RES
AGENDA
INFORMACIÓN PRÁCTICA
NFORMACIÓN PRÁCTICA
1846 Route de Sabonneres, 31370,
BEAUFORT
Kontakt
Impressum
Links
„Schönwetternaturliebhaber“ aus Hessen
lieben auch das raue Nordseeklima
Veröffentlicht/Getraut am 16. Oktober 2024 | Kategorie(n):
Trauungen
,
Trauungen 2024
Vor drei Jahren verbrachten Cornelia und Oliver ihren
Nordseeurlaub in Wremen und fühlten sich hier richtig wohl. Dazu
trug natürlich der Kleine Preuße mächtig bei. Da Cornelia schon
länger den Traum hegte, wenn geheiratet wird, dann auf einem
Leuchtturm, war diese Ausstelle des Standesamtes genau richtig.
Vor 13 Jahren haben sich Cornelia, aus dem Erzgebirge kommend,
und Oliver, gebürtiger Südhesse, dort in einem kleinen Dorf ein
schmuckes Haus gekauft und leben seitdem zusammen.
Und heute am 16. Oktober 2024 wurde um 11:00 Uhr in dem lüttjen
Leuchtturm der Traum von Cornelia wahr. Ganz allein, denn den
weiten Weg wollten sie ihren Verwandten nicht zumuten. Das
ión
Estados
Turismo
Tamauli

...

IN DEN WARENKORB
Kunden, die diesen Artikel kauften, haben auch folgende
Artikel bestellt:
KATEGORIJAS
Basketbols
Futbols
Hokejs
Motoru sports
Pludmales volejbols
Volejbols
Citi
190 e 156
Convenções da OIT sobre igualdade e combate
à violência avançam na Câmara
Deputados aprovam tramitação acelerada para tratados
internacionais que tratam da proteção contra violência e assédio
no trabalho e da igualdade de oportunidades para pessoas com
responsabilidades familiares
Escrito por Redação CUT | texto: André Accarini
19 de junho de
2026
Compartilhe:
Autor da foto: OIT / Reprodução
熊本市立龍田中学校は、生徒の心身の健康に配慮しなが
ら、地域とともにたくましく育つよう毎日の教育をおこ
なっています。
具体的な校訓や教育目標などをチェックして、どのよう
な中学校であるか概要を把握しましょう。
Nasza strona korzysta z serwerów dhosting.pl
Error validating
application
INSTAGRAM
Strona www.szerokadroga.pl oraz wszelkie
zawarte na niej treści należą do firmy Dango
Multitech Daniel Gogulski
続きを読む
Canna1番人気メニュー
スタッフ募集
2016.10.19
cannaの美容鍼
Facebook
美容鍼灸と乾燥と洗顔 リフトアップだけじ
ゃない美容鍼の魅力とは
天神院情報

= What you should do =
Reproduce, unchanged, the lines of the records from the line with "IN DEN WARENKORB" to the line with "Strona www.szerokadroga.pl oraz wszelkie", including both of those lines.

= Your response =
IN DEN WARENKORB
Kunden, die diesen Artikel kauften, haben auch folgende
Artikel bestellt:
KATEGORIJAS
Basketbols
Futbols
Hokejs
Motoru sports
Pludmales volejbols
Volejbols
Citi
190 e 156
Convenções da OIT sobre igualdade e combate
à violência avançam na Câmara
Deputados aprovam tramitação acelerada para tratados
internacionais que tratam da proteção contra violência e assédio
no trabalho e da igualdade de oportunidades para pessoas com
responsabilidades familiares
Escrito por Redação CUT | texto: André Accarini
19 de junho de
2026
Compartilhe:
Autor da foto: OIT / Reprodução
熊本市立龍田中学校は、生徒の心身の健康に配慮しなが
ら、地域とともにたくましく育つよう毎日の教育をおこ
なっています。
具体的な校訓や教育目標などをチェックして、どのよう
な中学校であるか概要を把握しましょう。
Nasza strona korzysta z serwerów dhosting.pl
Error validating
application
INSTAGRAM
Strona www.szerokadroga.pl oraz wszelkie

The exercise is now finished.